WHAT IS REQUIRED ▸ Repeat every line of the rows below word for word, leaving out the pictures.
Begin INPUT RECORDS
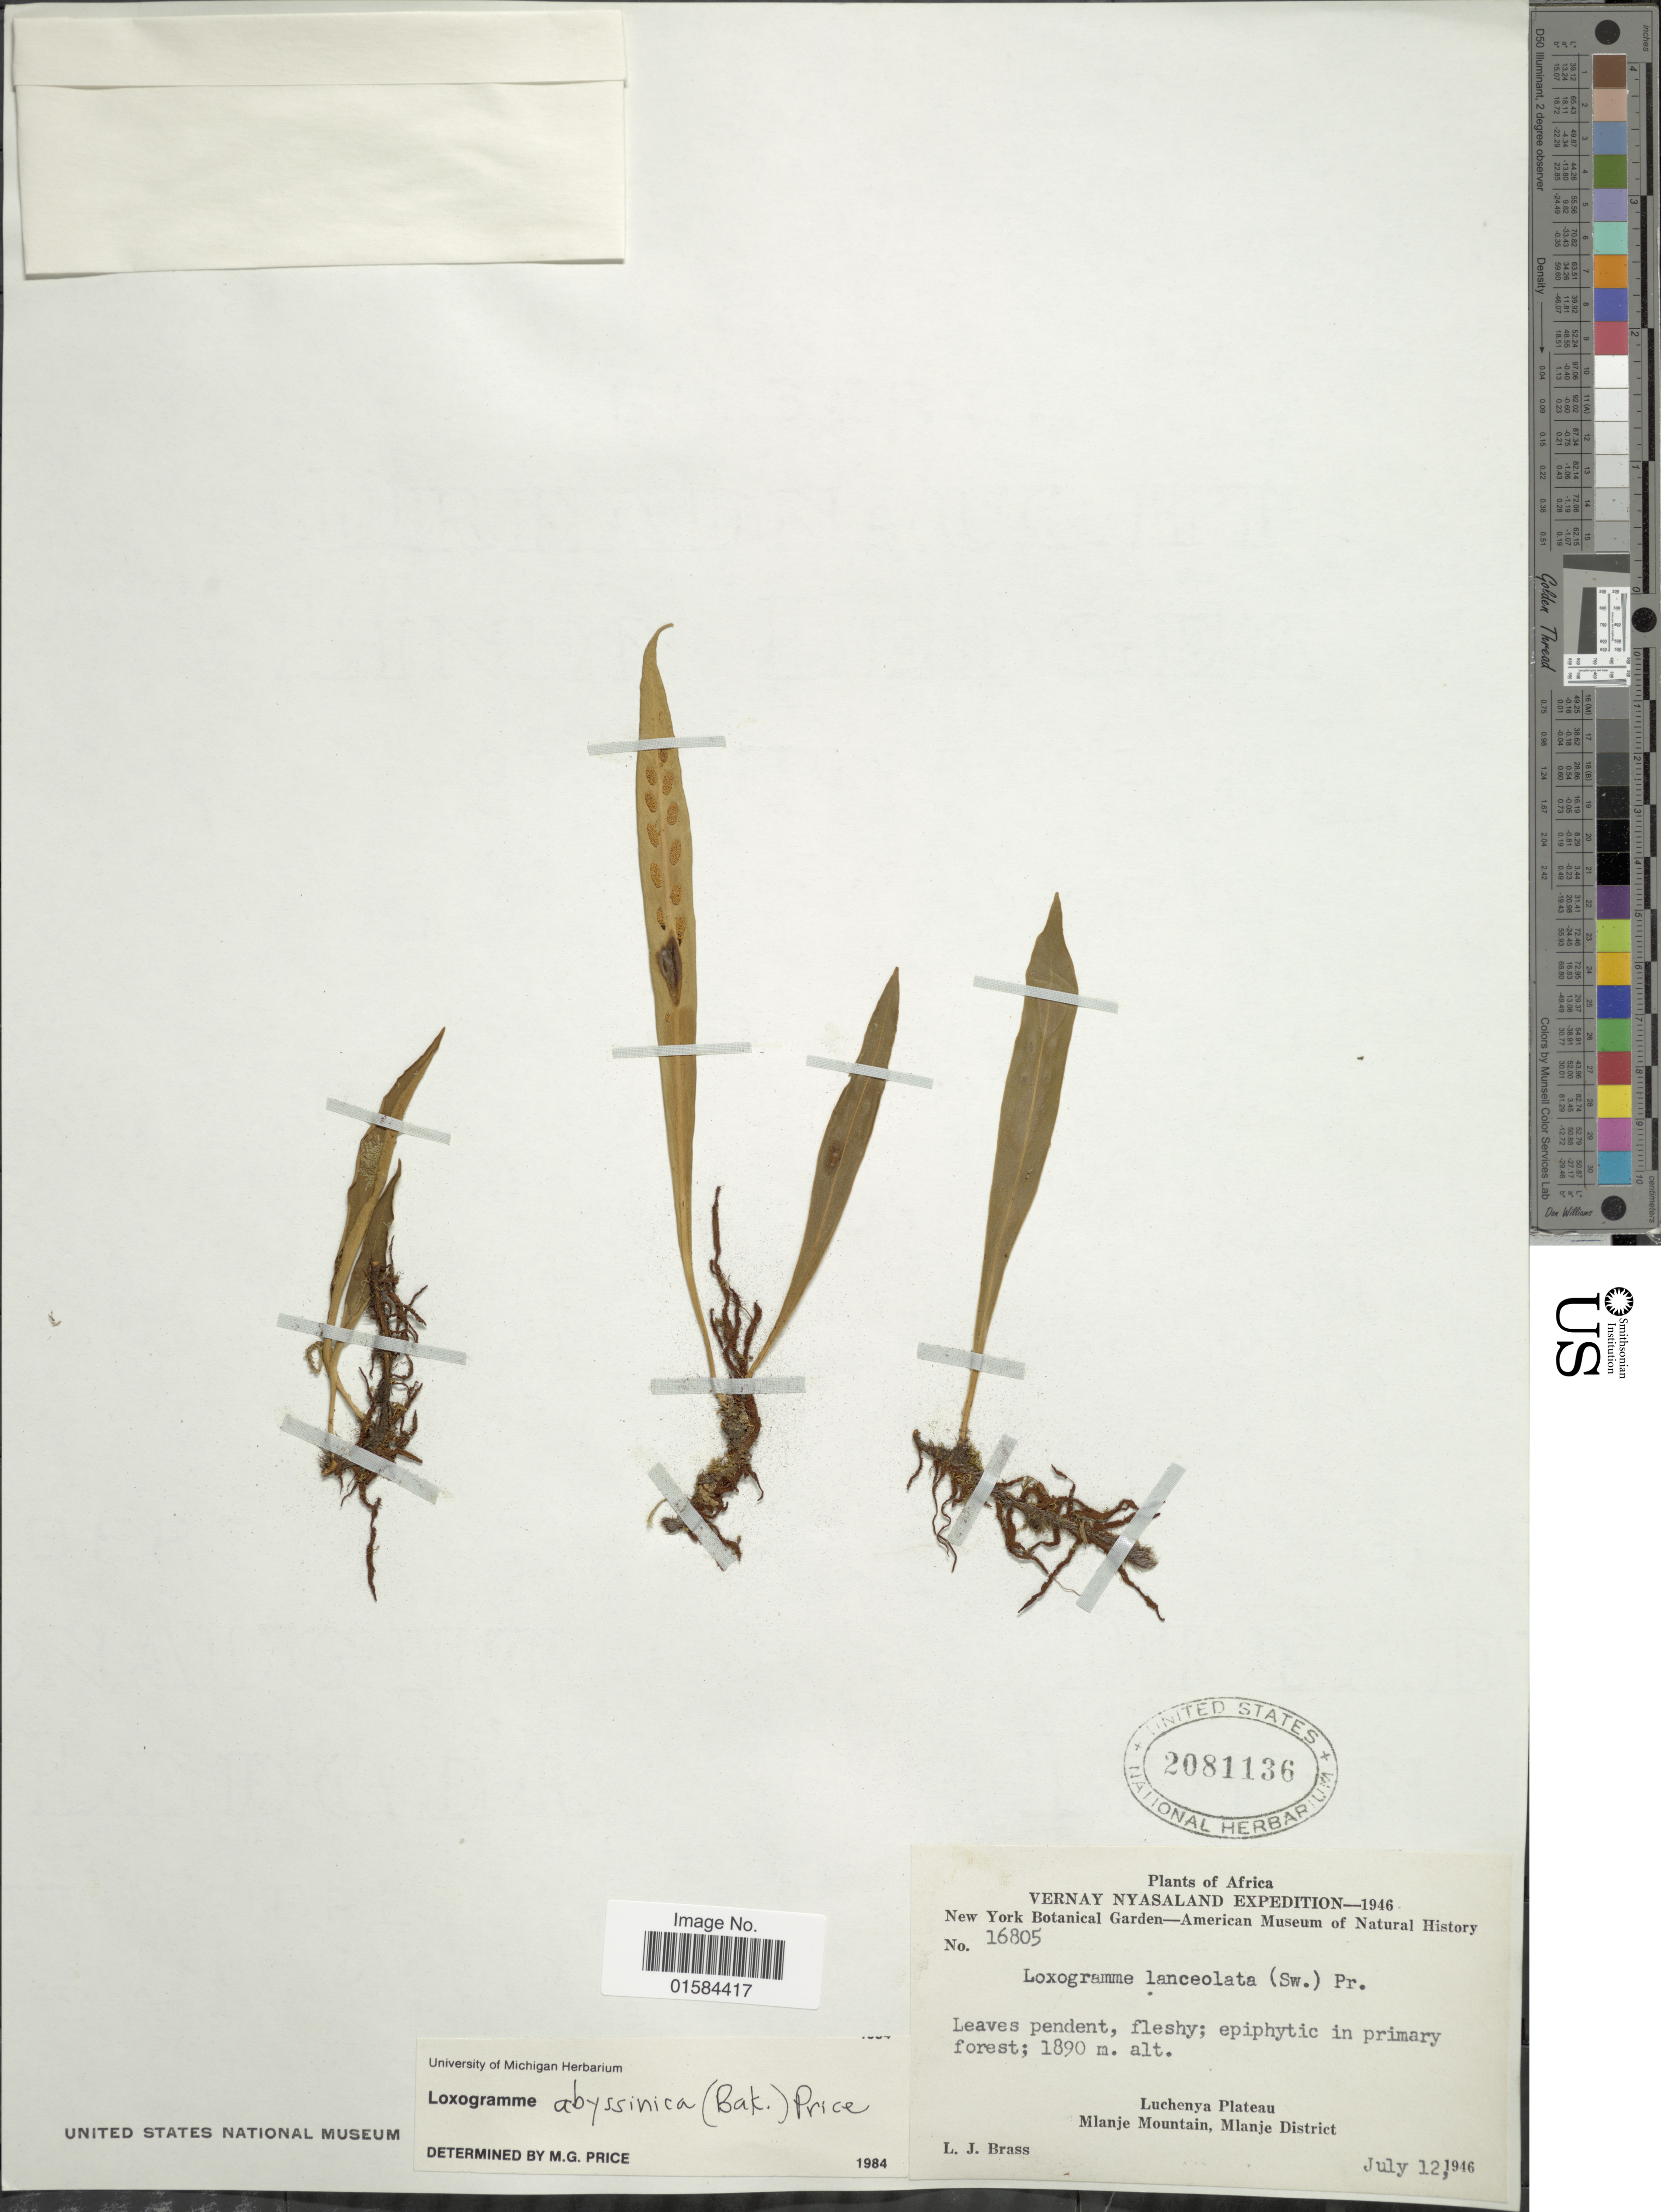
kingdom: Plantae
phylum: Tracheophyta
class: Polypodiopsida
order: Polypodiales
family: Polypodiaceae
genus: Loxogramme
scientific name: Loxogramme abyssinica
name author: (Baker) Price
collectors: L. J. Brass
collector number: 16805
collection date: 1946-07-12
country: Malawi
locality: Vernay Nyasaland, Luchenya Plateau, Mlanje Mountain, Mlanje District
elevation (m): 1890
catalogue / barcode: US 2081136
End INPUT RECORDS
FINAL RESULT ▸
kingdom: Plantae
phylum: Tracheophyta
class: Polypodiopsida
order: Polypodiales
family: Polypodiaceae
genus: Loxogramme
scientific name: Loxogramme abyssinica
name author: (Baker) Price
collectors: L. J. Brass
collector number: 16805
collection date: 1946-07-12
country: Malawi
locality: Vernay Nyasaland, Luchenya Plateau, Mlanje Mountain, Mlanje District
elevation (m): 1890
catalogue / barcode: US 2081136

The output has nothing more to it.